*Prompt:*
Wherever the word "Ending" appears in a line of the records, copy that line.

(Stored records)
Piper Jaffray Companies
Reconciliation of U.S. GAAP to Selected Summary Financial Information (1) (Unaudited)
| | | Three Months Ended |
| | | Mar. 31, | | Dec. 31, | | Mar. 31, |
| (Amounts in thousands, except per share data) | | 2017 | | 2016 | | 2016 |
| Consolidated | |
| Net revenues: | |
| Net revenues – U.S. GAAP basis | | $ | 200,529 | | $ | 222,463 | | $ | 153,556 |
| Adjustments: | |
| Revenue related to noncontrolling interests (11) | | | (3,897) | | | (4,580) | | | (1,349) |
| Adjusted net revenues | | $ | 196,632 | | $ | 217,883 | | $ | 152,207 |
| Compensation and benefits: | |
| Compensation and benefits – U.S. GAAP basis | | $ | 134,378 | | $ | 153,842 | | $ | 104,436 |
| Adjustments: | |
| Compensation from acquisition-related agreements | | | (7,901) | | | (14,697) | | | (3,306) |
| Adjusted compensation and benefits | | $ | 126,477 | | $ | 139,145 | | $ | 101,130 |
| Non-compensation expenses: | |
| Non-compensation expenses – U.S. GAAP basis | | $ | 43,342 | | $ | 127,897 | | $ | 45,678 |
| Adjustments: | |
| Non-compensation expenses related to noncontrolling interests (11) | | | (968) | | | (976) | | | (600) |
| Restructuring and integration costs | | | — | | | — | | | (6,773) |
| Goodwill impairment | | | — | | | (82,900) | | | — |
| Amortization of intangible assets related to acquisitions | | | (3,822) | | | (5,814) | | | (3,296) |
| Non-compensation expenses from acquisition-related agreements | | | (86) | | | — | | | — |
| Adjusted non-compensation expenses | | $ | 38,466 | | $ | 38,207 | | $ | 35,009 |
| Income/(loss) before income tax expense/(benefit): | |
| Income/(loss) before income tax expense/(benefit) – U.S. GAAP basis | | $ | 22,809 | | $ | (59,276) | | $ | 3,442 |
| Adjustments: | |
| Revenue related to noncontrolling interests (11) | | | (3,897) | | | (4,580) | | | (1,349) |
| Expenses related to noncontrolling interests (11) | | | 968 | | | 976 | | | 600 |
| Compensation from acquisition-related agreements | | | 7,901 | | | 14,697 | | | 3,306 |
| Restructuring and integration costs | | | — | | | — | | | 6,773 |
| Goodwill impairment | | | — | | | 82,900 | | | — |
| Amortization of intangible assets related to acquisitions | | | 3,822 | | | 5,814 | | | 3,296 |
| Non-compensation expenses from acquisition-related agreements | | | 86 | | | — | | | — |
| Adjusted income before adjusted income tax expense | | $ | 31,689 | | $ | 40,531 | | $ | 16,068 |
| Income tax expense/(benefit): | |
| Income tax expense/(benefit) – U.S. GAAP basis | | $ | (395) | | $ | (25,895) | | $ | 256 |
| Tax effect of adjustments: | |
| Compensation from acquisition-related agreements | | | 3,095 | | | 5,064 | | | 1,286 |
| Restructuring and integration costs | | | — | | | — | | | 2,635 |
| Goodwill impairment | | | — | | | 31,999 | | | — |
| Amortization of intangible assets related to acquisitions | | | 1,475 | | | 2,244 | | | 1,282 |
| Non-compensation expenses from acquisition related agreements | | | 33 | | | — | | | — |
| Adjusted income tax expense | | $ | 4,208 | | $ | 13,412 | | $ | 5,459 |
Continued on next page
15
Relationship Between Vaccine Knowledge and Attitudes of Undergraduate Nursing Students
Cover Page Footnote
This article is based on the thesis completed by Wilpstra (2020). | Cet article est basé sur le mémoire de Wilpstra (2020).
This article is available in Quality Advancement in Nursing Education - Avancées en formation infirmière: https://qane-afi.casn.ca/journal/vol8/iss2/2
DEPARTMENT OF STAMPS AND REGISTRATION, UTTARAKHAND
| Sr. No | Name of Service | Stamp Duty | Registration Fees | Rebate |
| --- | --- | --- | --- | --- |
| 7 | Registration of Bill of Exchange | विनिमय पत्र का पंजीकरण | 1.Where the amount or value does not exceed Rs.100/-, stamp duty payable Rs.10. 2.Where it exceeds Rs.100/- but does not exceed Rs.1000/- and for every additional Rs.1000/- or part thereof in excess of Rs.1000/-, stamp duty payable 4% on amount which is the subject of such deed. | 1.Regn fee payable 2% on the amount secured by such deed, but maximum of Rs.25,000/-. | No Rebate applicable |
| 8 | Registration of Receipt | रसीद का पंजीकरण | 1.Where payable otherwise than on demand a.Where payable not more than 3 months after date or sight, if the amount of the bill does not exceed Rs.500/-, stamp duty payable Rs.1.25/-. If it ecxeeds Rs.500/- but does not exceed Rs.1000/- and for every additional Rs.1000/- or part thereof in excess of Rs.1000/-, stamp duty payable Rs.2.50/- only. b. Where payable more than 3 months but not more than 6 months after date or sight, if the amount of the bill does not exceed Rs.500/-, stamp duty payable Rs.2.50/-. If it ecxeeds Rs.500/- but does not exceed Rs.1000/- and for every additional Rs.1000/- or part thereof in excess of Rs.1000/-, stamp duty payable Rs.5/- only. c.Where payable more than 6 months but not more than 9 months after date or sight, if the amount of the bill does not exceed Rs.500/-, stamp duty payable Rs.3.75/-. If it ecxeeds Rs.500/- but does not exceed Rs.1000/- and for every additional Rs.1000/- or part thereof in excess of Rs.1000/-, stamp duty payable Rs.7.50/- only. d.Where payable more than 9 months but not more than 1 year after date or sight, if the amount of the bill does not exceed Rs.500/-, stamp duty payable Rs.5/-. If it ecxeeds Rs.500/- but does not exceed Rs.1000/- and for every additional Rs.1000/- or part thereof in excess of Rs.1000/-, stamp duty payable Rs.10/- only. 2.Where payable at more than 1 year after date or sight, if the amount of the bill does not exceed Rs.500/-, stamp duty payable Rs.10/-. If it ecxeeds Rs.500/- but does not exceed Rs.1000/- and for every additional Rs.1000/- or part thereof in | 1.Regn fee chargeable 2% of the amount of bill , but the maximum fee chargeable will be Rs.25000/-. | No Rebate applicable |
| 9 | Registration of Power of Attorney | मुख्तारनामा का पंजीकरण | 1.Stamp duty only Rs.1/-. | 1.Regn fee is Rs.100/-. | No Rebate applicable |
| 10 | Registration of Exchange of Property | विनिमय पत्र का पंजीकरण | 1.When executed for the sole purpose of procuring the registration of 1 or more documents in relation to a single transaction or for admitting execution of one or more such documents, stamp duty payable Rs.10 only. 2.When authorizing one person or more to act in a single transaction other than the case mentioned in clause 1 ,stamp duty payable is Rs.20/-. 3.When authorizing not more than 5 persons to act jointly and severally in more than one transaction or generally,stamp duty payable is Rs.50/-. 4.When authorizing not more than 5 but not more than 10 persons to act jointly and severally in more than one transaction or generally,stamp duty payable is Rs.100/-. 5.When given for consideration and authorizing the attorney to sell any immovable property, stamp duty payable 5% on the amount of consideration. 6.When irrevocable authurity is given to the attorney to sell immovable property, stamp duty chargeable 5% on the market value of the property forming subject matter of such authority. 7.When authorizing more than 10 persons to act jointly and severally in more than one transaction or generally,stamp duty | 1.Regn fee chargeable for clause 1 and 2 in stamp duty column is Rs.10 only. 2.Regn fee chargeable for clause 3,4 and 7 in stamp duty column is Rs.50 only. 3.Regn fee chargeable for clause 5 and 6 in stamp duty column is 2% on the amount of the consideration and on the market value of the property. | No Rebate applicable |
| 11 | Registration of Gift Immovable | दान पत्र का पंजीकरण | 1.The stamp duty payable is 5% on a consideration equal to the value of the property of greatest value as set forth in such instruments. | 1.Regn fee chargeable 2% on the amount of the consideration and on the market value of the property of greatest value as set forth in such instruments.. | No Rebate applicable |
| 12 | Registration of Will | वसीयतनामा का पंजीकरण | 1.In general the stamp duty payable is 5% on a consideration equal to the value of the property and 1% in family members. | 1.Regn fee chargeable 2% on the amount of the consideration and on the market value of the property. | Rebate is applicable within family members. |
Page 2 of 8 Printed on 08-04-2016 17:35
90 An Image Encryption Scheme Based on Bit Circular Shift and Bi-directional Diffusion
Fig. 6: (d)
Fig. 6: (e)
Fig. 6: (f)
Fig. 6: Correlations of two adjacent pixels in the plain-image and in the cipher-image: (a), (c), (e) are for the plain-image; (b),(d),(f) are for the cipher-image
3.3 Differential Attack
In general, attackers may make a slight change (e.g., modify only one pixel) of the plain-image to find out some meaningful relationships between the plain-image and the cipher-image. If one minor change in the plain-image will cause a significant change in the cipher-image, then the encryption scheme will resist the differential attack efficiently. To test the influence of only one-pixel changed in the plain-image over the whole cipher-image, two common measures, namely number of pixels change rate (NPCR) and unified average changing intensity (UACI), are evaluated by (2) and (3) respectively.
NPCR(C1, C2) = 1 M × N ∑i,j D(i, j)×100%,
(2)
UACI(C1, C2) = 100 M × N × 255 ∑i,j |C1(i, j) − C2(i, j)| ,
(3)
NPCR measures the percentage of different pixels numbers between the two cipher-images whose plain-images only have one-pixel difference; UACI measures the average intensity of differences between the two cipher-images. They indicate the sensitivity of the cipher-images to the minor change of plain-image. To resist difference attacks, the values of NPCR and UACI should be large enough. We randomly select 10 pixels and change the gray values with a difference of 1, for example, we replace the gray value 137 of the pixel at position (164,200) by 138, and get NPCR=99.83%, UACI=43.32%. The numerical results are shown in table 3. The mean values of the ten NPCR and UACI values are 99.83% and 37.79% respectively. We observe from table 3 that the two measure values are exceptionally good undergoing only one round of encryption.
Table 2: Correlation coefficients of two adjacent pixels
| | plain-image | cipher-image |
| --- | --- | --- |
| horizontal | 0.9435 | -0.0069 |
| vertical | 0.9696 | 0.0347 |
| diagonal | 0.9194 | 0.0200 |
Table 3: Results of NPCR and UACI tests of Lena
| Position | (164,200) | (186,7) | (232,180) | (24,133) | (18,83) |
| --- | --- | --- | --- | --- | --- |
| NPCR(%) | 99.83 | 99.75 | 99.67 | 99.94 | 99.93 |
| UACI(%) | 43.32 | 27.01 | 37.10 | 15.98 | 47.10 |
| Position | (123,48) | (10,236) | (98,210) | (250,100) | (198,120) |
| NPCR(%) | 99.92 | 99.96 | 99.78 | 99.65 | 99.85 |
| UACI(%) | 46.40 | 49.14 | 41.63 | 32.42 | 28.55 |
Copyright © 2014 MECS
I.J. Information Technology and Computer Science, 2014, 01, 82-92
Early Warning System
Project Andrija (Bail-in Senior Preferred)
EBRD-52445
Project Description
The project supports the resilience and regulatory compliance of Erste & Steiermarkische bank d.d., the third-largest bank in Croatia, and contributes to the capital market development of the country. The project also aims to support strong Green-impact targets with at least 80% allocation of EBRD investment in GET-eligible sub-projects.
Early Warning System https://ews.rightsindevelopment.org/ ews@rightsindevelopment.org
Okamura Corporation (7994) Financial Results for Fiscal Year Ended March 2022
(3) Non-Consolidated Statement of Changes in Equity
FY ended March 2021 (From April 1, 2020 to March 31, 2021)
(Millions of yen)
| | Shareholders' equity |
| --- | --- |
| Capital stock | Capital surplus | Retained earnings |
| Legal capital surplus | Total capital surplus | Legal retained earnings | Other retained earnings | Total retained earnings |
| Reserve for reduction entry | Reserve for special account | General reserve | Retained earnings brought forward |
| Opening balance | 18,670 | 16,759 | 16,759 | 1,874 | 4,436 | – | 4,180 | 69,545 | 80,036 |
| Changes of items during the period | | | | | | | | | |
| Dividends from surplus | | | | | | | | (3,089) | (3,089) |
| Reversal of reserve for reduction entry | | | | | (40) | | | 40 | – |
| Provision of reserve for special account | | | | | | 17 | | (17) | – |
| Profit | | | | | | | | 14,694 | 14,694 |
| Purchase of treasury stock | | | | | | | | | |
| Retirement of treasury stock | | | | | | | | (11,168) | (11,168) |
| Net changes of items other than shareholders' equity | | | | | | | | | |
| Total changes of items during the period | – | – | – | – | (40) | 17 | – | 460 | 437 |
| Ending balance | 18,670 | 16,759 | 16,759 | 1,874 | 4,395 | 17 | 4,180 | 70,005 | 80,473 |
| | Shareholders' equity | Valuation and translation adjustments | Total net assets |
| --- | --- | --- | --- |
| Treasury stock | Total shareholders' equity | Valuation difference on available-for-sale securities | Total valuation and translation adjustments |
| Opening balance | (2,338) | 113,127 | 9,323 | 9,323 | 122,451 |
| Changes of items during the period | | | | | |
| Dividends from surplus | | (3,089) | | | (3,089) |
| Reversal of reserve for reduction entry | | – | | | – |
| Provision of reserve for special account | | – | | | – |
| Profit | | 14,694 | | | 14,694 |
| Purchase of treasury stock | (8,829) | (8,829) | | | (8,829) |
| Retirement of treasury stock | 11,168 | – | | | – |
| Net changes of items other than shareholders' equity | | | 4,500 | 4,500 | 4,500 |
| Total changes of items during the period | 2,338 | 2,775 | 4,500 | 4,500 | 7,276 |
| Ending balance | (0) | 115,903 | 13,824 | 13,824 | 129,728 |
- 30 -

*Result:*
| Ending balance | 18,670 | 16,759 | 16,759 | 1,874 | 4,395 | 17 | 4,180 | 70,005 | 80,473 |
| Ending balance | (0) | 115,903 | 13,824 | 13,824 | 129,728 |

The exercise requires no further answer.